“Херувимы-ы хранят… те-е-бя-я!”
Я отскочил, заметался, глаза мои неудержимо, бессознательно отыскивали, где скрыться. В дверях мелькнул силуэт идущего — и секунду спустя мы стояли лицом к лицу: он и я.
Он посмотрел на меня, на женщину, бросился к ней, приподнял ее голову и, тотчас же вернувшись ко мне, загородил дорогу. Было жутко и тихо.
— Гинч, — с фальшивой твердостью сказал я, — позвольте представиться. — Мне казалось, что я растворяюсь в атмосфере грозного ожидания, распыляюсь, превращаюсь в бестелесный контур. Было мгновение, когда мне хотелось закрыть голову руками и согнуться; сзади раздался слабый крик.
Насилу оторвав глаза от моего страдальческого в этот момент лица, он подошел к качалке; я видел, как женские руки легли ему на плечи, и почти разобрал несколько быстро сказанных вполголоса слов, но тотчас парализованное сознание потеряло их смысл; по всей вероятности, она объясняла, в чем дело. Мне хотелось бежать, но я был не в силах пошевелиться, я растерялся. Он снова подошел ко мне, верхняя губа его приподнялась, обнажив зубы; гневно хмыкнув, он качнулся вперед и дал мне пощечину. Это был умелый, хлесткий удар: голова как будто оторвалась, а затем, обваренная, возвратилась на свое место. Захрипев от стыда и боли, я кинулся, не видя ничего, вперед, получил еще два удара и, нелепо размахивая руками, полетел к выходу.

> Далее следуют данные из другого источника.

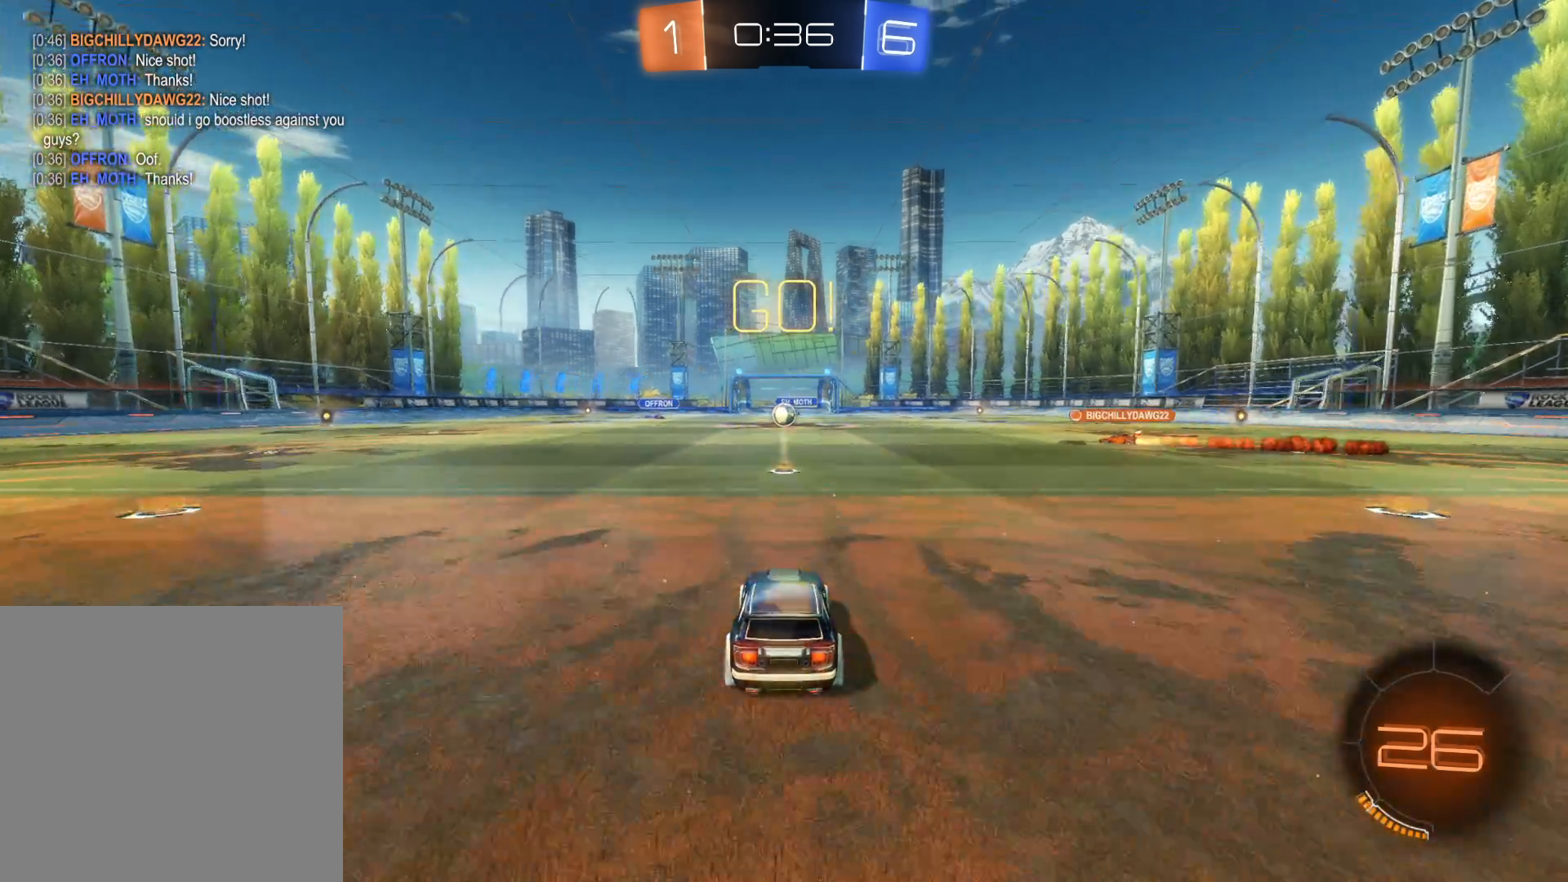
{"buttons": [], "left_stick": "center", "right_stick": "center", "events": [[200, "CIRCLE", "down"], [316, "CIRCLE", "up"], [416, "R2", "up"]]}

Стулья цеплялись за меня, острый удар в голову дал мне на один момент потерянную решимость; сжав кулаки, я обернулся и увидел занесенную надо мной палку и искаженное преследованием лицо с черными усиками; посыпался град ударов; я защищался, как мог, но, прижатый в угол, с разбитыми руками, не мог ничего сделать. Он бил меня, как хотел; мы оба молчали; наконец, заплакав навзрыд и взвизгивая, я вырвался от него, прошел, дрожа от слабости, в переднюю, сразу же нашел шляпу и вышел, унося памятью какие-то испуганные лица, глядевшие на меня в передней.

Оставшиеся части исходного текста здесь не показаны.